從忍受到逃離:一個重男輕女家庭女孩的遭遇

從忍受到逃離:一個重男輕女家庭女孩的遭遇

一天晚上坐公交車回家,車上已沒有空座,後來的人只能站著到家。我旁邊的過道站了兩個女孩,看樣子像是大學生。這倆女孩一個穿棕色齊膝羽絨服,一個穿黑羽絨服。在昏暗的車廂裡,伴著車的顛簸,兩個女孩聊起了天,聲音不高但字字入耳。
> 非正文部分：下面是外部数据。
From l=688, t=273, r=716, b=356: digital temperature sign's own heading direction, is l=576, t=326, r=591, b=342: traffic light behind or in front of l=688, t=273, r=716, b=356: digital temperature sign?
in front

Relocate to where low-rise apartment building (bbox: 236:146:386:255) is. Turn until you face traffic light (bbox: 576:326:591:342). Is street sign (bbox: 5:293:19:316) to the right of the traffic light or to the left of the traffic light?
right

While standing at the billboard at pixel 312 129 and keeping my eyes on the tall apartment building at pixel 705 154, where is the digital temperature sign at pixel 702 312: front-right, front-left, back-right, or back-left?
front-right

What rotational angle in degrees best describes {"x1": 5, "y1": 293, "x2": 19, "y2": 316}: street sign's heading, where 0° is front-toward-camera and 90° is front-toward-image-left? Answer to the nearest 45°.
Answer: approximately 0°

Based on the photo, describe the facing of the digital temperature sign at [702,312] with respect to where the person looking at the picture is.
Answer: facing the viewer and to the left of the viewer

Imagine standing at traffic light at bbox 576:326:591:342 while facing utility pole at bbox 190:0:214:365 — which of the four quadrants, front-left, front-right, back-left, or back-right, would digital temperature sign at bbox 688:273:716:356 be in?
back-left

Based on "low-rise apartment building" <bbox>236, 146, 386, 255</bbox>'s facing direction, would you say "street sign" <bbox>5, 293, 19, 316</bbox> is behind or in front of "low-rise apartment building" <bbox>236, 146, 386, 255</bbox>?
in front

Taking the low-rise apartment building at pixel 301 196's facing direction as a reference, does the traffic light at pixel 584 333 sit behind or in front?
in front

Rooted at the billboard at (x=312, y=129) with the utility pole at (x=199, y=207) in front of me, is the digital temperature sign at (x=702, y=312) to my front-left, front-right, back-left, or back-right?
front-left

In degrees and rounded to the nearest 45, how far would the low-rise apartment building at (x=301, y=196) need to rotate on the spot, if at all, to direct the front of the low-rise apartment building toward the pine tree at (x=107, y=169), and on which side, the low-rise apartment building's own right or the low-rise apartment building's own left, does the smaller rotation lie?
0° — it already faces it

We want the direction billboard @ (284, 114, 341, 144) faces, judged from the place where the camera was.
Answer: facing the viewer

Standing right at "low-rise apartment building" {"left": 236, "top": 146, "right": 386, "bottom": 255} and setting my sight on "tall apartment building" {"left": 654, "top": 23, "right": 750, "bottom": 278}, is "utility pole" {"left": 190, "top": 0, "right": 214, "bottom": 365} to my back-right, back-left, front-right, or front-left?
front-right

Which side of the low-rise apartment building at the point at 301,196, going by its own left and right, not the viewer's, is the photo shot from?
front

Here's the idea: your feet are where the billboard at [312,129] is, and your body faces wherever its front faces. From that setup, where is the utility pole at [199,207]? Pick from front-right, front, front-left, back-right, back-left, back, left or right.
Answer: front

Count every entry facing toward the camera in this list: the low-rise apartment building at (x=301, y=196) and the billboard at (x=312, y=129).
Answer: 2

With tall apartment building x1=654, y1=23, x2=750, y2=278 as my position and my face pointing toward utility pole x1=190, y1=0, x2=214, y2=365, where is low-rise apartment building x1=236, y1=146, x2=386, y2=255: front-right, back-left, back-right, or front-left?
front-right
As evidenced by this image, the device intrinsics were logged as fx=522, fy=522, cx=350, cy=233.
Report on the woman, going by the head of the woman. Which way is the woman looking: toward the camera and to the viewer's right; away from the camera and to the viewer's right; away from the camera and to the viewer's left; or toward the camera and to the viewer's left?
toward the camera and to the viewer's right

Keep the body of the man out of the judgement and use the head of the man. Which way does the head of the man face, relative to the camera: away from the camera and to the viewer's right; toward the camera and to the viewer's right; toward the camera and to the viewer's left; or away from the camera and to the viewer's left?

棕衣女孩說,我爸這個人哪,以前總對我說,十八歲以後無論我上班還是上學就一概不管了。但我上了大學,他還是給我拿了學費。

黑衣女孩說,看來你爸對你還挺好的。

“對我好?”這句話打開了棕衣女孩的話匣子。

棕衣女孩說,在我們那個重男輕女的地方,我在家是沒有一點地位的。我還有個弟弟,自從有了弟弟,爸爸有時候都想不起家裡有我這麼一個人。有一年暑假,媽媽帶我和弟弟去姥姥家玩兒,媽媽有事帶我提前回了家,弟弟留在外婆家。爸爸回來問,孩子回來了沒有?媽媽說,回來一個,那個玩得不想回家。爸爸一進門看見是我,失望地說,是你啊。就再不理我了。

棕衣女孩說,我爸對弟弟說話總是和顏悅色,對我永遠是疾言厲色。有個弟弟的好處就是什麼好處都輪不到我,有什麼倒黴事都唯我是問。弟弟犯了錯,我爸說,你不會讓著點弟弟?姐姐做錯了,就只有捱打的份。父親是那種一不高興開口就罵動手就打的人,我都記不清捱過他多少次打了。有一次忘記因為什麼生氣,我爸把一杯開水直接潑到我了身上。

黑衣女孩驚呼一聲。

棕衣女孩輕描淡寫地說,還好我穿的衣服厚。我媽趕緊讓我把衣服脫下來,否則我身上會被開水燙傷。那次我覺得我爸要殺了我。

沉默了片刻,棕衣女孩說,我學習成績不算好,弟弟比我強。我爸以弟弟為傲,他認為弟弟遺傳了他的基因,而我成績不好是因為我媽沒教育好我。我爸永遠認為是自己是對的,錯的都是我們。弟弟長大後,漸漸地看不慣父親的做法,也不太聽他的話。有一年大年三十,我們那裡有個規矩,除夕必須在爺爺奶奶家過夜。不知道是爺爺奶奶怎麼惹到了弟弟,他平時幾乎不去爺爺奶奶家。大年三十沒辦法,我們一家四口都去了。到了該上床的時候,弟弟就是不睡,坐在沙發上眼睛直盯著電視。父親大怒,啪地給了弟弟一耳光,弟弟一句話都沒說,站起來奪門而出。除夕晚上,我們全家深更半夜出動四處尋找,最後發現弟弟早到家了。弟弟一天天大了,爸爸也奈何不了他了。他覺得自己很失敗,脾氣越來越大,有氣都發在我媽媽身上。

棕衣女孩語氣平靜,像是說著別人的事,有時還笑出聲來,不知是釋然還是麻木。

黑衣女孩說,你爸爸是不是更年期到了?

棕衣女孩說,從我懂事起我爸就這樣。不高興張口就罵,不滿意上手就打。我爸經常對我說,女孩上學有什麼用,供你到十八歲,是死是活我就一概不管了。因此,我在高中時就許下願望,不管他管不管我,我一定要考上外地的大學,大不了自己打工掙學費,就為了離開這個家,離開他。

黑衣女孩說,所以你實現了願望?

棕衣女孩說,離開了家,不知怎麼我有點可憐他。上次回去看見他頭髮白了不少,他明顯老了。

棕衣女孩陷入了沉默。

這時,車到了一站,兩個女孩停止了談論,隨著人流匆匆下了車。車廂裡又恢復了平靜。